Жизнь, в этом случае, предстаёт как форма рабства, как игра неких элитных богоподобных сущностей, а наша роль – фигура на игровом столе, наша задача – потреблять и выполнять. И это, отметим, тоже образ.

С другой стороны: «Два белых чуда выглядывали у нее из-под сорочки» (К.Гамсун «Голод»), — иносказательность, цель которой не показать объект, а выразить к нему отношение, выразить чувства. Этот  приём позволяет за привычным явлением увидеть другие «миры», те самые, видение которых в мистической практике транс-субкультур достигается прямым воздействием на химию организма.

В нашем же случае: «…как у неё заведено было» (Е. Злобина «Другое утро»), — это и трепет чувств, утрата, и память о былом.
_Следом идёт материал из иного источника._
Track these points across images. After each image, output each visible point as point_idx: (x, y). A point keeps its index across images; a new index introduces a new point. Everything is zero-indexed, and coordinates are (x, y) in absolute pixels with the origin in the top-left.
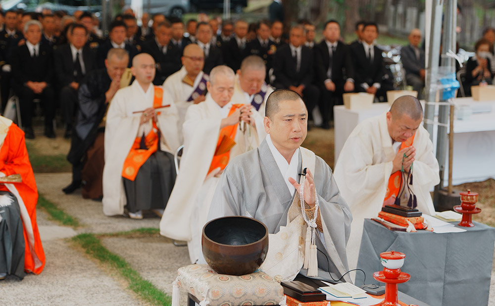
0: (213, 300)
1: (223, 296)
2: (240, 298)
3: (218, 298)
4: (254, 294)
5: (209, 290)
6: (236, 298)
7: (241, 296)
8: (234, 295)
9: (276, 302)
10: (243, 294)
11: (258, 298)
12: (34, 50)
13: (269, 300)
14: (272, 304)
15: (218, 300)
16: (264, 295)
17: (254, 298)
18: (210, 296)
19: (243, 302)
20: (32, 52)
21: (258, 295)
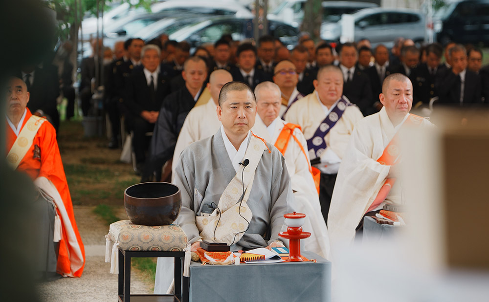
0: (123, 243)
1: (132, 239)
2: (148, 243)
3: (128, 241)
4: (160, 240)
5: (119, 234)
6: (144, 243)
7: (149, 241)
8: (142, 240)
9: (181, 248)
10: (150, 240)
11: (164, 244)
12: (152, 77)
13: (174, 246)
14: (178, 250)
15: (127, 243)
16: (169, 242)
17: (161, 244)
18: (121, 240)
19: (151, 247)
20: (149, 80)
21: (164, 242)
В этой короткой фразе сливаются и говорящий, и предмет его воспоминаний, с неё начинается напряжение, которое не отпускает до первого и последнего звука в произведении – «тц-тц-тц… тр-тр-тр». Всё, что происходит между этими метками, по форме напоминает статью из «энциклопедии женской жизни» Людмилы Петрушевской в лицедейской интерпретации раннего Петра Мамонова. Так бы оно, наверно, и было, если бы не полная тишина… Вы заметили? Героиня моет посуду, делает так, как было заведено у свекрови. Моет напряженно, последовательно, детально, — но слышны только мысли…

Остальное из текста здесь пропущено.